Records for this task
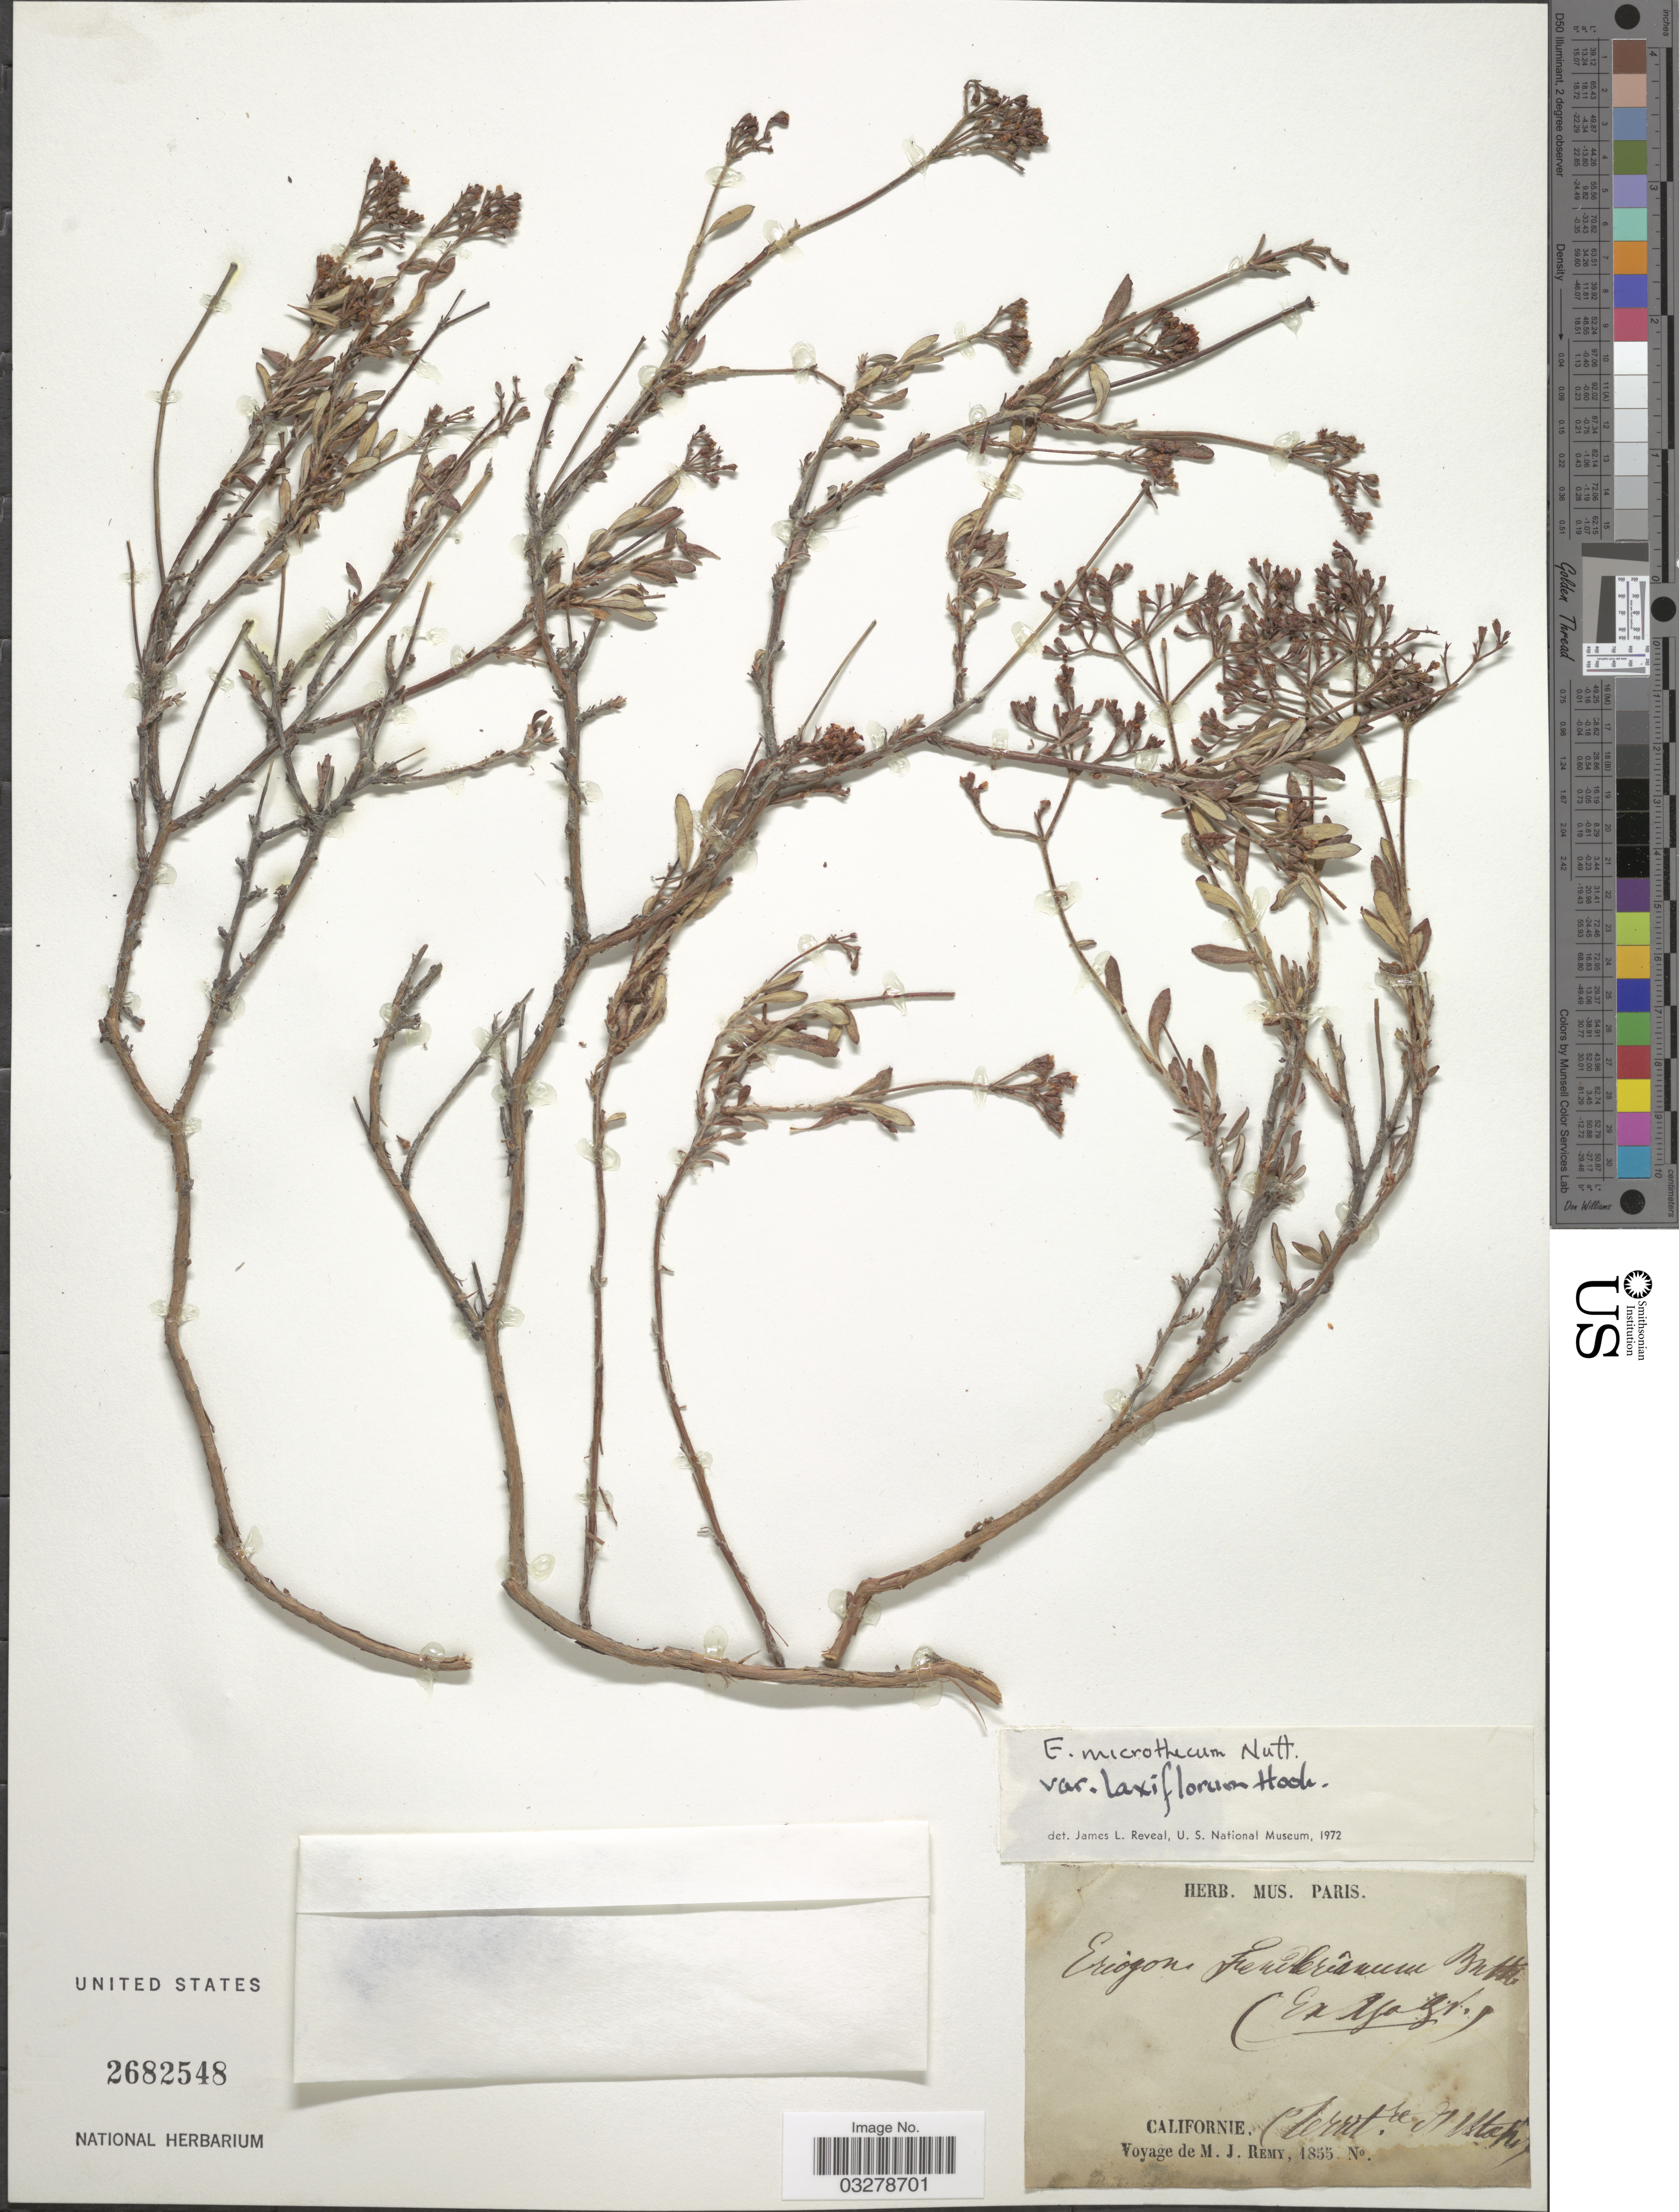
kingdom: Plantae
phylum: Tracheophyta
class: Magnoliopsida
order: Caryophyllales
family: Polygonaceae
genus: Eriogonum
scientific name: Eriogonum microtheca var. laxiflorum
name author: Hook.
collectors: M. J. Remy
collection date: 1855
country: United States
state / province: California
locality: Californie. (Territ. de Utah.).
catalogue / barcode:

The task
Put every line of the records into a JSON list of strings, one string per line, with blank lines omitted. Leave the pictures out of the list.

Answer for the task
[
  "kingdom: Plantae",
  "phylum: Tracheophyta",
  "class: Magnoliopsida",
  "order: Caryophyllales",
  "family: Polygonaceae",
  "genus: Eriogonum",
  "scientific name: Eriogonum microtheca var. laxiflorum",
  "name author: Hook.",
  "collectors: M. J. Remy",
  "collection date: 1855",
  "country: United States",
  "state / province: California",
  "locality: Californie. (Territ. de Utah.).",
  "catalogue / barcode:"
]